Goal of the exercise: Please reproduce the passage below on Niall Ferguson's case for the British Empire in full, word for word.

Provided passage:
==*==
Ferguson does not excuse racism, and he points out that the feelings of whites toward the natives did lead, in some way, to the downfall of the empire. The white outcry over the Ilbert bill was the flashpoint for the Indian nationalist movement that would eventually force the British from India.

Aside from "the internationalization of the English language," among the gifts Ferguson says we ought to thank the British for are "the triumph of capitalism as the optimal system of economic organization" in the world; "the Anglicization of North America and Australia"; the "enduring influence of the Protestant version of Christianity"; and the worldwide adoption and ultimate "survival of parliamentary institutions, which far worse empires were poised to extinguish in the 1940s"; related to that, we should also credit Britain with promoting "the idea of liberty" -- an ironic benefit of imperialism.

Now, in order to be grateful for these things, one must decide whether it's good that we have them. Is it a good thing that English is an international language? The attitude of the Indian writer Arundhati Roy springs to mind. When her English-language novel "The God of Small Things" was published in 1997, Roy was praised -- somewhat patronizingly -- by a number of English-speaking critics for her facility with the language. The British historian Edward Chaney famously called the book "a tribute to the empire," and Roy, as she is wont to do when faced with any question over her stance on imperialism, lashed out, telling a London radio station that the only reason she spoke English was because she had been forced to. The empire had rolled over her native tongue.

You cannot be a cultural relativist and agree with Niall Ferguson. If, like Roy, you yearn for lost native languages, for the rituals the empire snuffed out because Englishmen believed them to be overly quaint or "savage," you'll have problems seeing the virtues of the British Empire. Ferguson clearly thinks that some things -- capitalism, for instance -- are inarguably beneficial to us all. But what he is really arguing is that the British were better for the world than other empires might have been. The Anglicization of North America and Australia, for example, wiped out much of their indigenous populations, and Ferguson recognizes that as a terrible cost of the empire. But he argues that many such costs would have had to be paid anyway: If the British hadn't taken North America, the Spanish might have, and they would have been far less successful with it. (Of course, one could argue that Spanish colonial rule was better for the natives; in Mexico and Central America Native American peoples and cultures are integrated into contemporary life.)
==*==
Input data:
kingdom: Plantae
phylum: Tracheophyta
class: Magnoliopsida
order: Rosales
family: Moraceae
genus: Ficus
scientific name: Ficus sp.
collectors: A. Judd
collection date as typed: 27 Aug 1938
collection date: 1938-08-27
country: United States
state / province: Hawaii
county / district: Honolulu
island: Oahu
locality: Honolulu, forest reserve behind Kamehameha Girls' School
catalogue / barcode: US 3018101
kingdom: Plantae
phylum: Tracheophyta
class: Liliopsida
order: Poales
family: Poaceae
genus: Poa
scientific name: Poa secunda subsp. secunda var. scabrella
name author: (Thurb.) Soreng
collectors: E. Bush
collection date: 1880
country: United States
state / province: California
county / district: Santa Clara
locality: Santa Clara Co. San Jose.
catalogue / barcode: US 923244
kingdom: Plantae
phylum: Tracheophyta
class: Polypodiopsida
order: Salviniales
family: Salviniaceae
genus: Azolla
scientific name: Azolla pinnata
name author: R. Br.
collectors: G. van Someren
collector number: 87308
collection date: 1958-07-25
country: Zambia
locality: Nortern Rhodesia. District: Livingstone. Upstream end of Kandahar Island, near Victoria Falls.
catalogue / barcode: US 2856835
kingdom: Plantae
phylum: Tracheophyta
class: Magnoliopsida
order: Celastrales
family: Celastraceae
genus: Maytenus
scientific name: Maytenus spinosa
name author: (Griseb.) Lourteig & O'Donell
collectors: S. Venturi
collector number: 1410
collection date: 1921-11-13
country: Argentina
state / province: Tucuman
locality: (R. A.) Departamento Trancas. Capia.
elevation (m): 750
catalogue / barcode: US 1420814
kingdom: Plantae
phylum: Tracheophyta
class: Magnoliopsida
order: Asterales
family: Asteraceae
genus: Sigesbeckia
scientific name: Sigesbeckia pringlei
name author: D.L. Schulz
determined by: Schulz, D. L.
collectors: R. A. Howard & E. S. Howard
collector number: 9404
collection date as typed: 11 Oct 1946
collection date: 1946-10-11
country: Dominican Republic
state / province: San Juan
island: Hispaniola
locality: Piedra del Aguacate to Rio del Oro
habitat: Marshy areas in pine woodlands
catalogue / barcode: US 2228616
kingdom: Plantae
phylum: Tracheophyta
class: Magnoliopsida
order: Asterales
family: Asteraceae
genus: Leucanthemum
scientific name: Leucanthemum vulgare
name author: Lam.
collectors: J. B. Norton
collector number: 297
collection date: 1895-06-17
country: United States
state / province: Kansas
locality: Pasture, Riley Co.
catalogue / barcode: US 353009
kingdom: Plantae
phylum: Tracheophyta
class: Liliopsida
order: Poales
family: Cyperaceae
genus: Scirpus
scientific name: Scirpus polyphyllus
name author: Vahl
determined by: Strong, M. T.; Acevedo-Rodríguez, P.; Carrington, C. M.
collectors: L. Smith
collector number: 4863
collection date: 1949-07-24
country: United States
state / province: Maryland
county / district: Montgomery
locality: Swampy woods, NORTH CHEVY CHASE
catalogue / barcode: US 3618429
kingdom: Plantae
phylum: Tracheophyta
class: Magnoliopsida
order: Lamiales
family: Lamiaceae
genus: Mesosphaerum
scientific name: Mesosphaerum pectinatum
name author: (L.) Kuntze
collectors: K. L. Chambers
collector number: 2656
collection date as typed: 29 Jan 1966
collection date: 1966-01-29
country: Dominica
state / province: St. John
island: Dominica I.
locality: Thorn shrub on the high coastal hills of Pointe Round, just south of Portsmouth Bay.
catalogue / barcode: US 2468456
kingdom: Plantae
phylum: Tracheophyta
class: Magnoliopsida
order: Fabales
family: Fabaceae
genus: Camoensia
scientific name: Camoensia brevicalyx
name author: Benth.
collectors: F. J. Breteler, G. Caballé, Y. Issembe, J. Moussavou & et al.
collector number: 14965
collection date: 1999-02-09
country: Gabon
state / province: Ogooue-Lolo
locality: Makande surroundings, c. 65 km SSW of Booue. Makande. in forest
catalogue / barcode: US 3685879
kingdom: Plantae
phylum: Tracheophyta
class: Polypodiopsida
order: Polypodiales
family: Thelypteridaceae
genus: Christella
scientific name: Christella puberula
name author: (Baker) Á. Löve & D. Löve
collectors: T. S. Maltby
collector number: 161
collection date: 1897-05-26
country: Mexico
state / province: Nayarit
==*==
Result of this task:
Ferguson does not excuse racism, and he points out that the feelings of whites toward the natives did lead, in some way, to the downfall of the empire. The white outcry over the Ilbert bill was the flashpoint for the Indian nationalist movement that would eventually force the British from India.

Aside from "the internationalization of the English language," among the gifts Ferguson says we ought to thank the British for are "the triumph of capitalism as the optimal system of economic organization" in the world; "the Anglicization of North America and Australia"; the "enduring influence of the Protestant version of Christianity"; and the worldwide adoption and ultimate "survival of parliamentary institutions, which far worse empires were poised to extinguish in the 1940s"; related to that, we should also credit Britain with promoting "the idea of liberty" -- an ironic benefit of imperialism.

Now, in order to be grateful for these things, one must decide whether it's good that we have them. Is it a good thing that English is an international language? The attitude of the Indian writer Arundhati Roy springs to mind. When her English-language novel "The God of Small Things" was published in 1997, Roy was praised -- somewhat patronizingly -- by a number of English-speaking critics for her facility with the language. The British historian Edward Chaney famously called the book "a tribute to the empire," and Roy, as she is wont to do when faced with any question over her stance on imperialism, lashed out, telling a London radio station that the only reason she spoke English was because she had been forced to. The empire had rolled over her native tongue.

You cannot be a cultural relativist and agree with Niall Ferguson. If, like Roy, you yearn for lost native languages, for the rituals the empire snuffed out because Englishmen believed them to be overly quaint or "savage," you'll have problems seeing the virtues of the British Empire. Ferguson clearly thinks that some things -- capitalism, for instance -- are inarguably beneficial to us all. But what he is really arguing is that the British were better for the world than other empires might have been. The Anglicization of North America and Australia, for example, wiped out much of their indigenous populations, and Ferguson recognizes that as a terrible cost of the empire. But he argues that many such costs would have had to be paid anyway: If the British hadn't taken North America, the Spanish might have, and they would have been far less successful with it. (Of course, one could argue that Spanish colonial rule was better for the natives; in Mexico and Central America Native American peoples and cultures are integrated into contemporary life.)